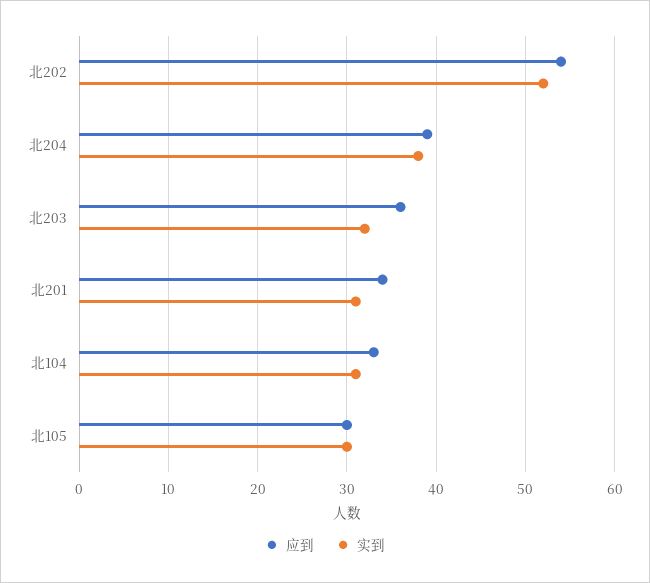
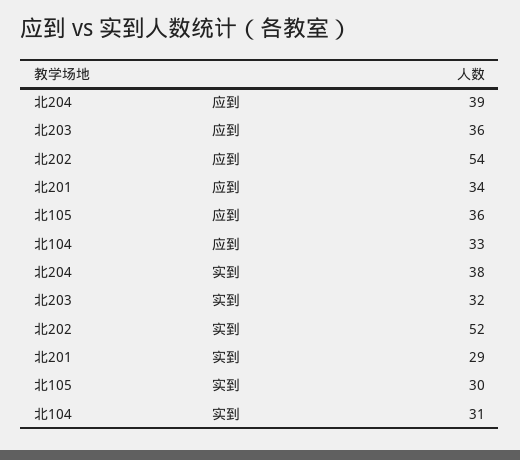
  {
    "应到": {
      "北202": 54,
      "北204": 39,
      "北203": 36,
      "北201": 34,
      "北104": 33,
-     "北105": 30
+     "北105": 36
    },
    "实到": {
      "北202": 52,
      "北204": 38,
      "北203": 32,
-     "北201": 31,
+     "北201": 29,
      "北104": 31,
      "北105": 30
    }
  }

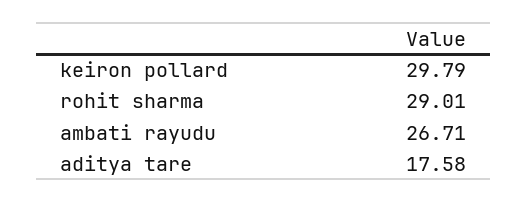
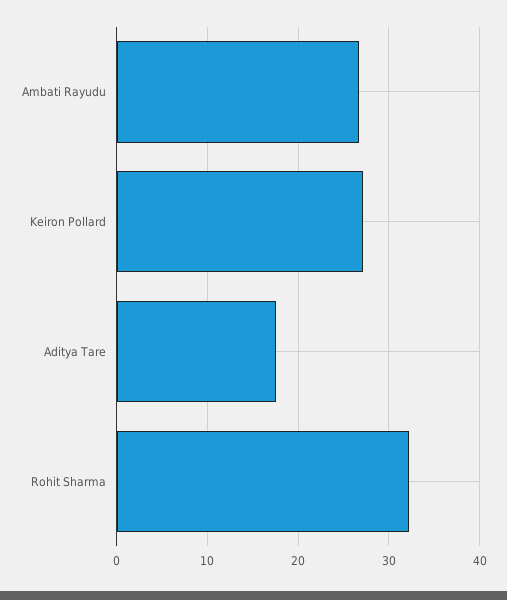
  {
-   "keiron pollard": 29.79,
+   "keiron pollard": 27,
-   "rohit sharma": 29.01,
+   "rohit sharma": 32,
    "ambati rayudu": 26.71,
    "aditya tare": 17.58
  }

• **Exercise**
Please set down the records above word for word and omit their pictures.

• **Written solution**
  {
    "应到": {
      "北202": 54,
      "北204": 39,
      "北203": 36,
      "北201": 34,
      "北104": 33,
-     "北105": 30
+     "北105": 36
    },
    "实到": {
      "北202": 52,
      "北204": 38,
      "北203": 32,
-     "北201": 31,
+     "北201": 29,
      "北104": 31,
      "北105": 30
    }
  }

  {
-   "keiron pollard": 29.79,
+   "keiron pollard": 27,
-   "rohit sharma": 29.01,
+   "rohit sharma": 32,
    "ambati rayudu": 26.71,
    "aditya tare": 17.58
  }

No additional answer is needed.